= Catherine Lepère =

French midwife (1601–1679)

Catherine Lepère (1601–1679) was a French midwife. She was an associate of La Voisin and one of the accused in the Affair of the Poisons (1677-1682).

== Biography ==
Lepère was a licensed midwife who had delivered La Voisin's own children. She performed abortions for clients remitted to her by La Voisin.

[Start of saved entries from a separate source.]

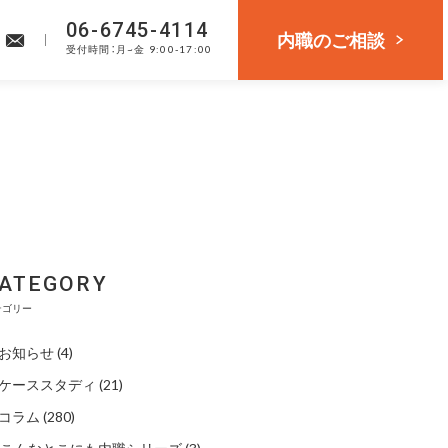
06-6745-4114
内職のご相談
受付
時間：月~金 9:00-17:00
ATEGORY
テゴリー
お知らせ
(4)
ケーススタディ
(21)
コラム
(280)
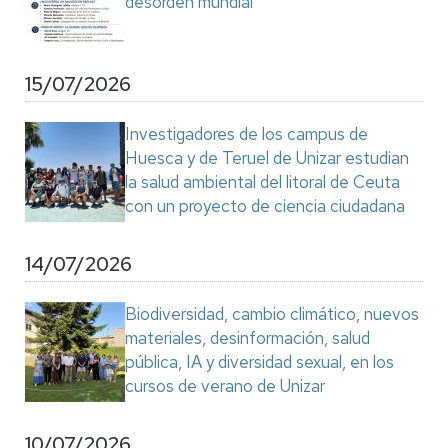
desorden mundial"
15/07/2026
Investigadores de los campus de
Huesca y de Teruel de Unizar estudian
la salud ambiental del litoral de Ceuta
con un proyecto de ciencia ciudadana
14/07/2026
Biodiversidad, cambio climático, nuevos
materiales, desinformación, salud
pública, IA y diversidad sexual, en los
cursos de verano de Unizar
10/07/2026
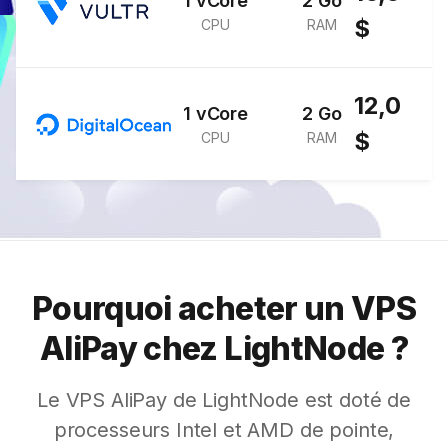
1 vCore
2 Go
$
CPU
RAM
12,0
1 vCore
2 Go
$
CPU
RAM
Pourquoi acheter un VPS
AliPay chez LightNode ?
Le VPS AliPay de LightNode est doté de
processeurs Intel et AMD de pointe,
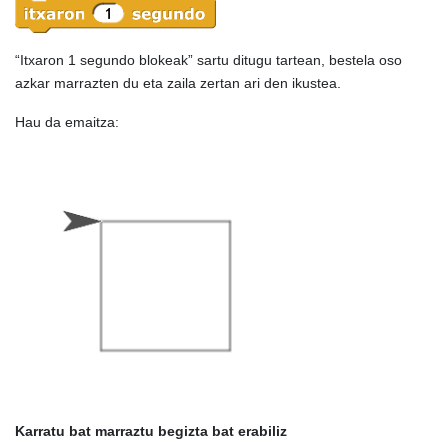
“Itxaron 1 segundo blokeak” sartu ditugu tartean, bestela oso
azkar marrazten du eta zaila zertan ari den ikustea.
Hau da emaitza:
Karratu bat marraztu begizta bat erabiliz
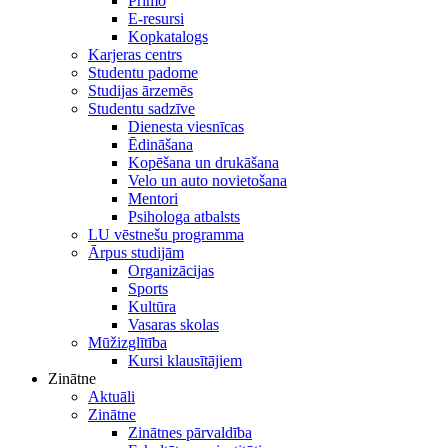
Primo
E-resursi
Kopkatalogs
Karjeras centrs
Studentu padome
Studijas ārzemēs
Studentu sadzīve
Dienesta viesnīcas
Ēdināšana
Kopēšana un drukāšana
Velo un auto novietošana
Mentori
Psihologa atbalsts
LU vēstnešu programma
Ārpus studijām
Organizācijas
Sports
Kultūra
Vasaras skolas
Mūžizglītība
Kursi klausītājiem
Zinātne
Aktuāli
Zinātne
Zinātnes pārvaldība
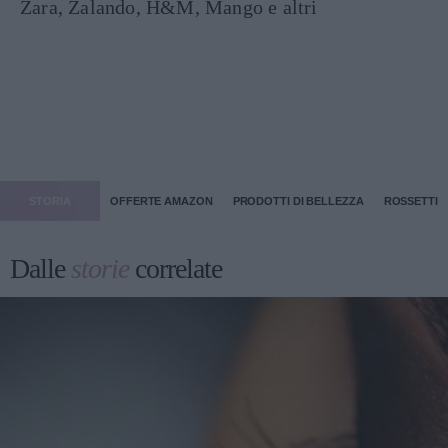
Zara, Zalando, H&M, Mango e altri
STORIA
OFFERTE AMAZON
PRODOTTI DI BELLEZZA
ROSSETTI
Dalle
storie
correlate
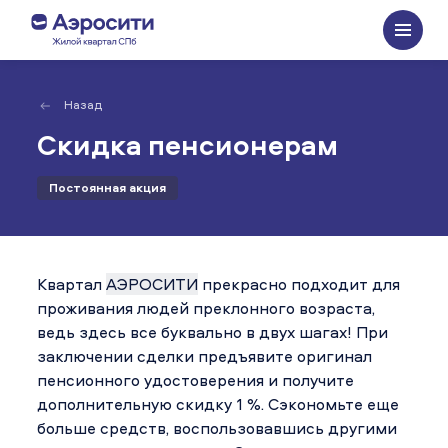
Назад
Скидка пенсионерам
Постоянная акция
Квартал
АЭРОСИТИ
прекрасно подходит для
проживания людей преклонного возраста,
ведь здесь все буквально в двух шагах! При
заключении сделки предъявите оригинал
пенсионного удостоверения и получите
дополнительную скидку 1 %. Сэкономьте еще
больше средств, воспользовавшись другими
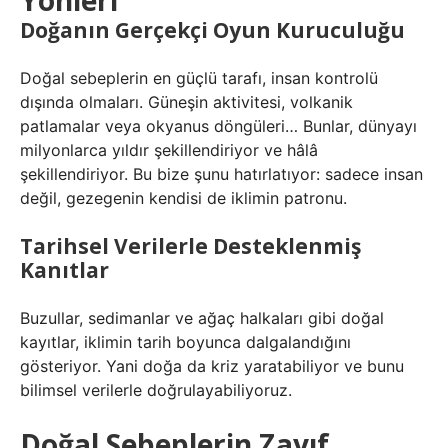
Yönleri
Doğanın Gerçekçi Oyun Kuruculuğu
Doğal sebeplerin en güçlü tarafı, insan kontrolü
dışında olmaları. Güneşin aktivitesi, volkanik
patlamalar veya okyanus döngüleri… Bunlar, dünyayı
milyonlarca yıldır şekillendiriyor ve hâlâ
şekillendiriyor. Bu bize şunu hatırlatıyor: sadece insan
değil, gezegenin kendisi de iklimin patronu.
Tarihsel Verilerle Desteklenmiş
Kanıtlar
Buzullar, sedimanlar ve ağaç halkaları gibi doğal
kayıtlar, iklimin tarih boyunca dalgalandığını
gösteriyor. Yani doğa da kriz yaratabiliyor ve bunu
bilimsel verilerle doğrulayabiliyoruz.
Doğal Sebeplerin Zayıf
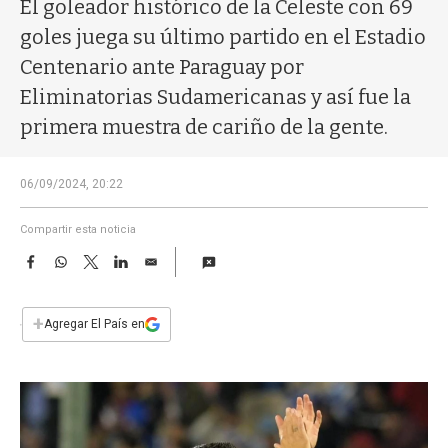
a
El goleador histórico de la Celeste con 69
goles juega su último partido en el Estadio
Centenario ante Paraguay por
Eliminatorias Sudamericanas y así fue la
primera muestra de cariño de la gente.
06/09/2024, 20:22
Compartir esta noticia
F
W
T
L
E
a
h
w
i
m
c
a
i
n
a
e
t
t
k
i
+
Agregar El País en
b
s
t
e
l
o
A
e
d
o
p
r
I
k
p
n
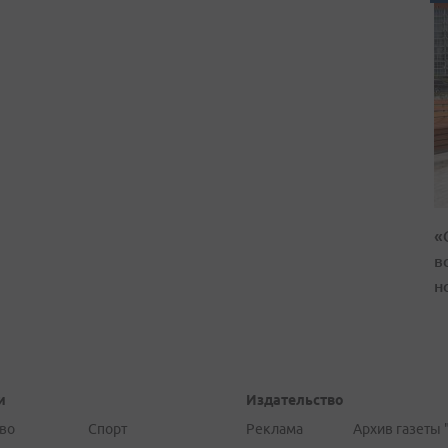
«
в
н
и
Издательство
во
Спорт
Реклама
Архив газеты 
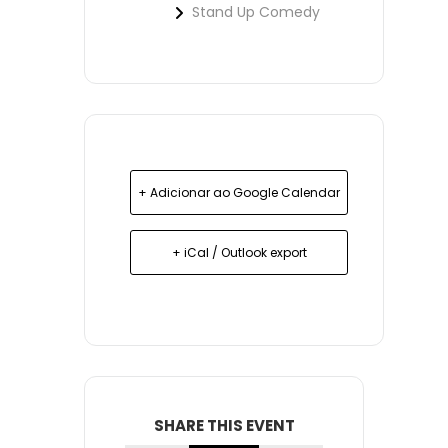
Stand Up Comedy
+ Adicionar ao Google Calendar
+ iCal / Outlook export
SHARE THIS EVENT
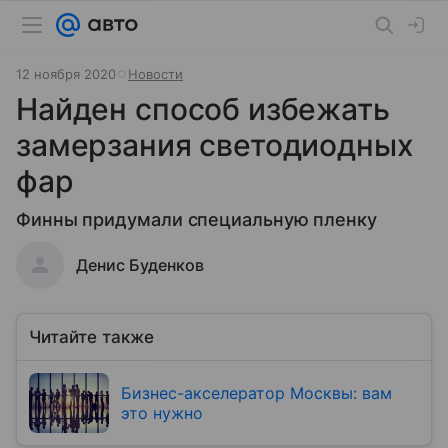
12 ноября 2020
Новости
Найден способ избежать
замерзания светодиодных
фар
Финны придумали специальную пленку
Денис Буденков
Читайте также
Бизнес-акселератор Москвы: вам
это нужно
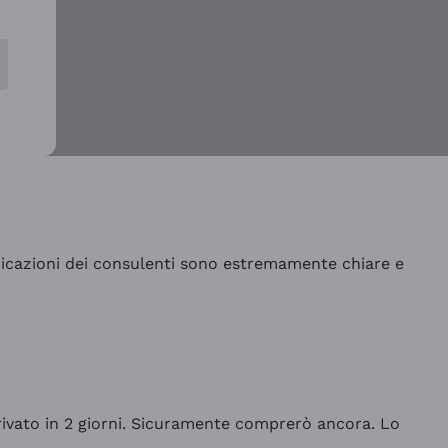
indicazioni dei consulenti sono estremamente chiare e
rrivato in 2 giorni. Sicuramente comprerò ancora. Lo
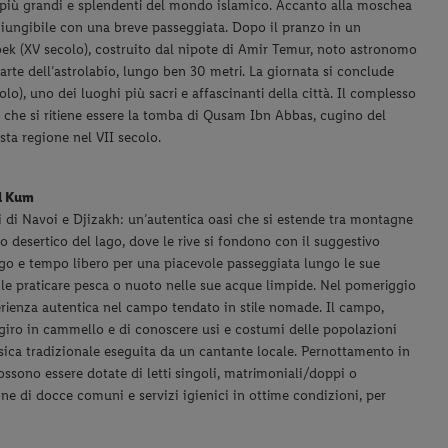
e più grandi e splendenti del mondo islamico. Accanto alla moschea
ggiungibile con una breve passeggiata. Dopo il pranzo in un
gbek (XV secolo), costruito dal nipote di Amir Temur, noto astronomo
arte dell’astrolabio, lungo ben 30 metri. La giornata si conclude
olo), uno dei luoghi più sacri e affascinanti della città. Il complesso
o che si ritiene essere la tomba di Qusam Ibn Abbas, cugino del
ta regione nel VII secolo.
yl Kum
ni di Navoi e Djizakh: un’autentica oasi che si estende tra montagne
o desertico del lago, dove le rive si fondono con il suggestivo
 lago e tempo libero per una piacevole passeggiata lungo le sue
ile praticare pesca o nuoto nelle sue acque limpide.
Nel pomeriggio
erienza autentica nel campo tendato in stile nomade. Il campo,
n giro in cammello e di conoscere usi e costumi delle popolazioni
ica tradizionale eseguita da un cantante locale. Pernottamento in
possono essere dotate di letti singoli, matrimoniali/doppi o
ne di docce comuni e servizi igienici in ottime condizioni, per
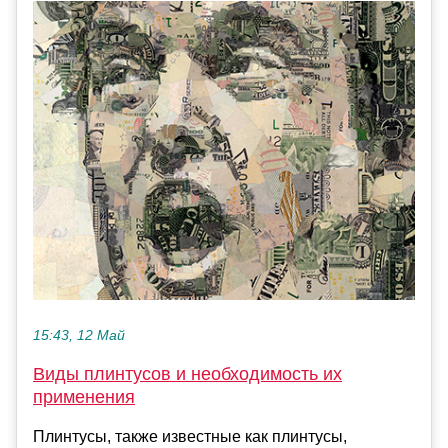
15:43, 12 Май
Виды плинтусов и необходимость их
применения
Плинтусы, также известные как плинтусы,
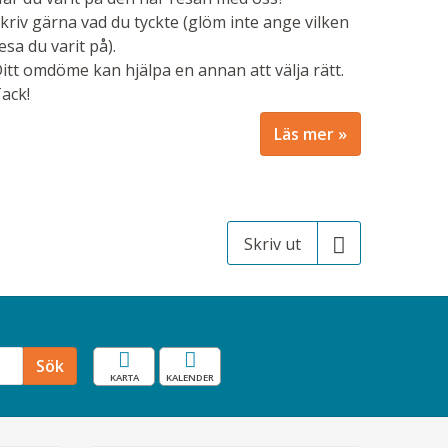
kriv gärna vad du tyckte (glöm inte ange vilken
esa du varit på).
itt omdöme kan hjälpa en annan att välja rätt.
ack!
Läs mer
Skriv ut
Karta
Resekalender
Sök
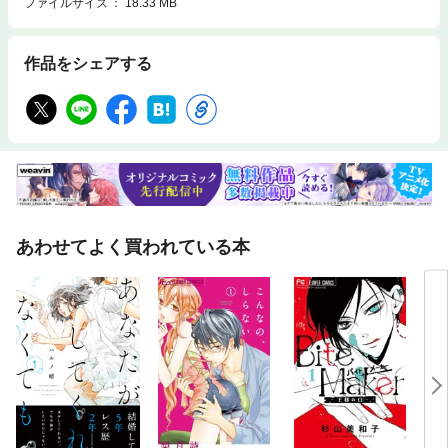
ファイルサイズ
18.33 MB
作品をシェアする
あわせてよく買われている本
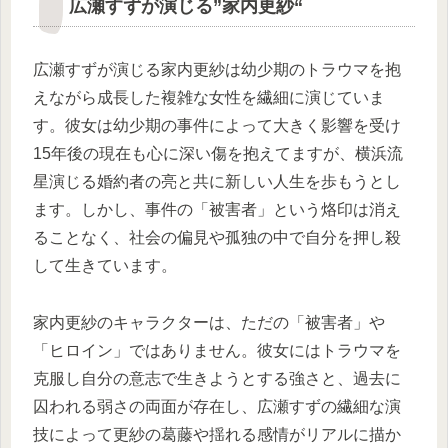
広瀬すずが演じる”家内更紗“
広瀬すずが演じる家内更紗は幼少期のトラウマを抱
えながら成長した複雑な女性を繊細に演じていま
す。彼女は幼少期の事件によって大きく影響を受け
15年後の現在も心に深い傷を抱えてますが、横浜流
星演じる婚約者の亮と共に新しい人生を歩もうとし
ます。しかし、事件の「被害者」という烙印は消え
ることなく、社会の偏見や孤独の中で自分を押し殺
して生きています。
家内更紗のキャラクターは、ただの「被害者」や
「ヒロイン」ではありません。彼女にはトラウマを
克服し自分の意志で生きようとする強さと、過去に
囚われる弱さの両面が存在し、広瀬すずの繊細な演
技によって更紗の葛藤や揺れる感情がリアルに描か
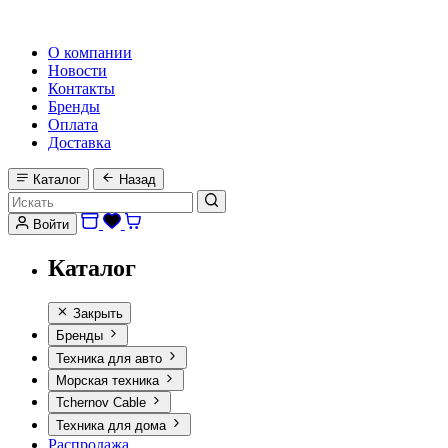
HI-FI, MARINE & CAR AUDIO WORLDWIDE
О компании
Новости
Контакты
Бренды
Оплата
Доставка
Каталог
Назад
Войти
Каталог
Закрыть
Бренды
Техника для авто
Морская техника
Tchernov Cable
Техника для дома
Распродажа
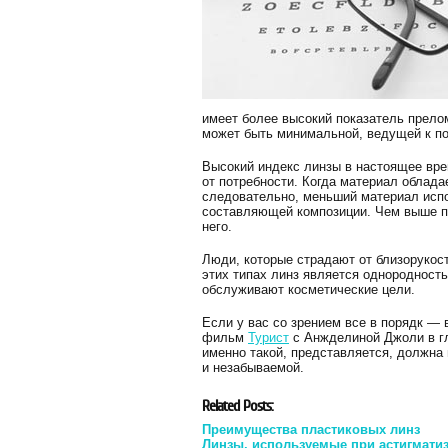
имеет более высокий показатель прелом
может быть минимальной, ведущей к по
Высокий индекс линзы в настоящее вре
от потребности. Когда материал облада
следовательно, меньший материал испол
составляющей композиции. Чем выше по
него.
Люди, которые страдают от близорукос
этих типах линз является однородност
обслуживают косметические цели.
Если у вас со зрением все в порядк — 
фильм
Турист
с Анжделиной Джоли в г
именно такой, представляется, должна
и незабываемой.
Related Posts:
Преимущества пластиковых линз
Линзы, используемые при астигмати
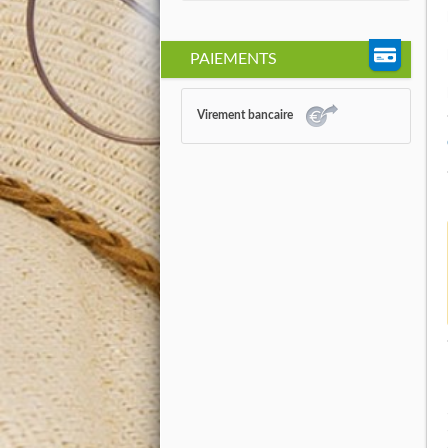
PAIEMENTS
Virement bancaire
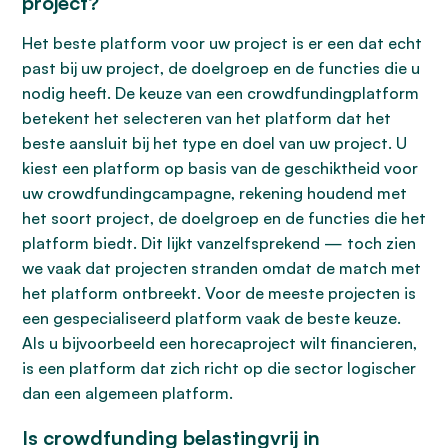
project?
Het beste platform voor uw project is er een dat echt
past bij uw project, de doelgroep en de functies die u
nodig heeft. De keuze van een crowdfundingplatform
betekent het selecteren van het platform dat het
beste aansluit bij het type en doel van uw project. U
kiest een platform op basis van de geschiktheid voor
uw crowdfundingcampagne, rekening houdend met
het soort project, de doelgroep en de functies die het
platform biedt. Dit lijkt vanzelfsprekend — toch zien
we vaak dat projecten stranden omdat de match met
het platform ontbreekt. Voor de meeste projecten is
een gespecialiseerd platform vaak de beste keuze.
Als u bijvoorbeeld een horecaproject wilt financieren,
is een platform dat zich richt op die sector logischer
dan een algemeen platform.
Is crowdfunding belastingvrij in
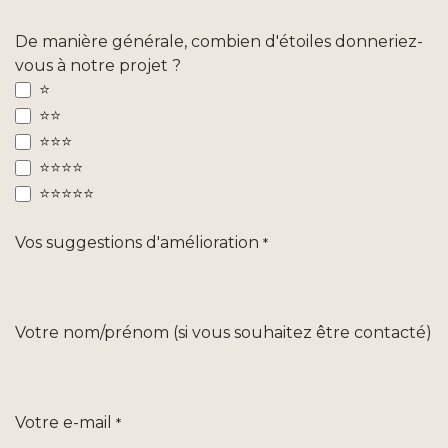
De manière générale, combien d'étoiles donneriez-
vous à notre projet ?
⭐
⭐⭐
⭐⭐⭐
⭐⭐⭐⭐
⭐⭐⭐⭐⭐
Vos suggestions d'amélioration
*
Votre nom/prénom (si vous souhaitez être contacté)
Votre e-mail
*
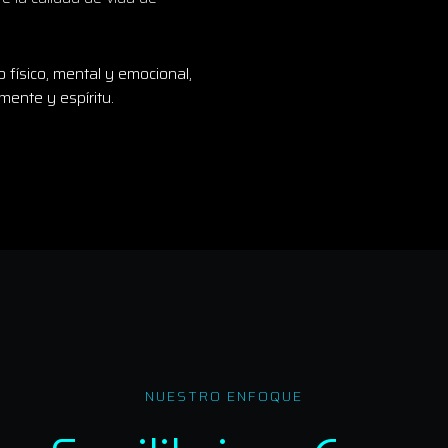
 físico, mental y emocional,
ente y espíritu.
NUESTRO ENFOQUE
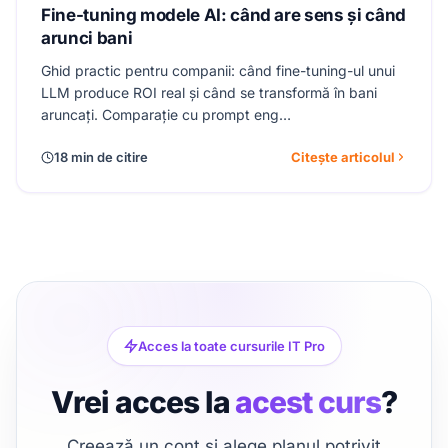
Fine-tuning modele AI: când are sens și când
arunci bani
Ghid practic pentru companii: când fine-tuning-ul unui
LLM produce ROI real și când se transformă în bani
aruncați. Comparație cu prompt eng…
18 min de citire
Citește articolul
Acces la toate cursurile IT Pro
Vrei acces la
acest curs
?
Creează un cont și alege planul potrivit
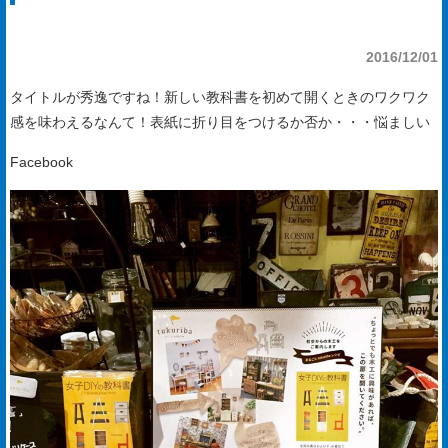
手
入
2016/12/01
れ
タイトルが秀逸ですね！新しい教科書を初めて開くときのワクワク
感を味わえるなんて！表紙に折り目をつけるか否か・・・悩ましい
会
社
Facebook
概
要
ア
ク
セ
ス
マ
ッ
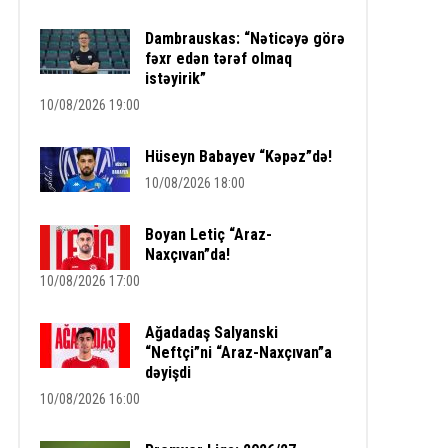
Dambrauskas: “Nəticəyə görə
fəxr edən tərəf olmaq
istəyirik”
10/08/2026 19:00
Hüseyn Babayev “Kəpəz”də!
10/08/2026 18:00
Boyan Letiç “Araz-
Naxçıvan”da!
10/08/2026 17:00
Ağadadaş Salyanski
“Neftçi”ni “Araz-Naxçıvan”a
dəyişdi
10/08/2026 16:00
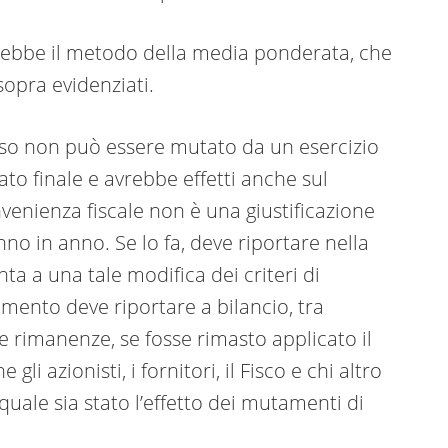
arebbe il metodo della media ponderata, che
sopra evidenziati.
esso non può essere mutato da un esercizio
ltato finale e avrebbe effetti anche sul
enienza fiscale non è una giustificazione
no in anno. Se lo fa, deve riportare nella
nta a una tale modifica dei criteri di
mento deve riportare a bilancio, tra
le rimanenze, se fosse rimasto applicato il
 azionisti, i fornitori, il Fisco e chi altro
ale sia stato l’effetto dei mutamenti di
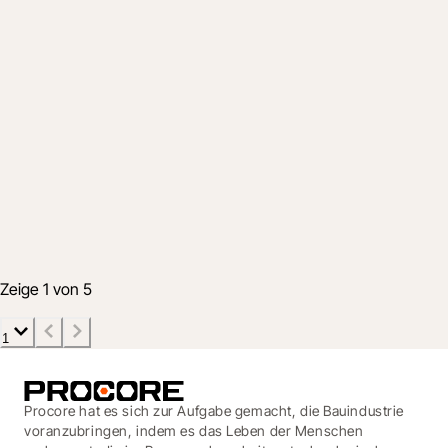
Produkt
Put the Sticky Notes Away – The
Schedule Tool Now Supports
Lookaheads
26. Okt. 2020
2 Min.
Zeige 1 von 5
1
Procore hat es sich zur Aufgabe gemacht, die Bauindustrie
voranzubringen, indem es das Leben der Menschen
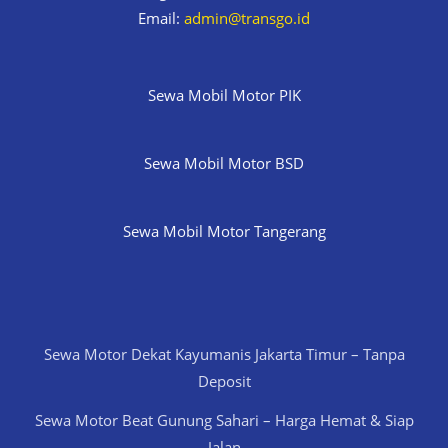
Email:
admin@transgo.id
Sewa Mobil Motor PIK
Sewa Mobil Motor BSD
Sewa Mobil Motor Tangerang
Sewa Motor Dekat Kayumanis Jakarta Timur – Tanpa
Deposit
Sewa Motor Beat Gunung Sahari – Harga Hemat & Siap
Jalan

Lepère was arrested in 1679, as were many other associates of La Voisin, after having been pointed out by Marie Bosse. She admitted having performed abortions, which were illegal at the time, but pointed out that she had prevented many scandals involving upper class ladies by doing so, and that she considered that she had performed a community service. She received her clients from La Voisin, who took almost all the profit. Marie Bosse claimed that fetuses who had been aborted late in the pregnancy were burned in an oven at La Voisin or buried in the garden of La Voisin, but this was never investigated and therefore unconfirmed, as Louis XIV had given the order that the part of La Voisin's enterprise which had to do with abortions should not be pursued further.

Lepère was sentenced to death for abortion on 11 August 1679. She was also sentenced to be tortured, but because of her advanced age, she was merely fastened in the torture device without it being put to actual use, as there was a fear that she would die of the torture rather than the execution if the torture was actually applied. She was executed by hanging.

== In fiction ==
Catherine Lepère is portrayed in a novel by Judith Merkle Riley: The Oracle Glass (1994).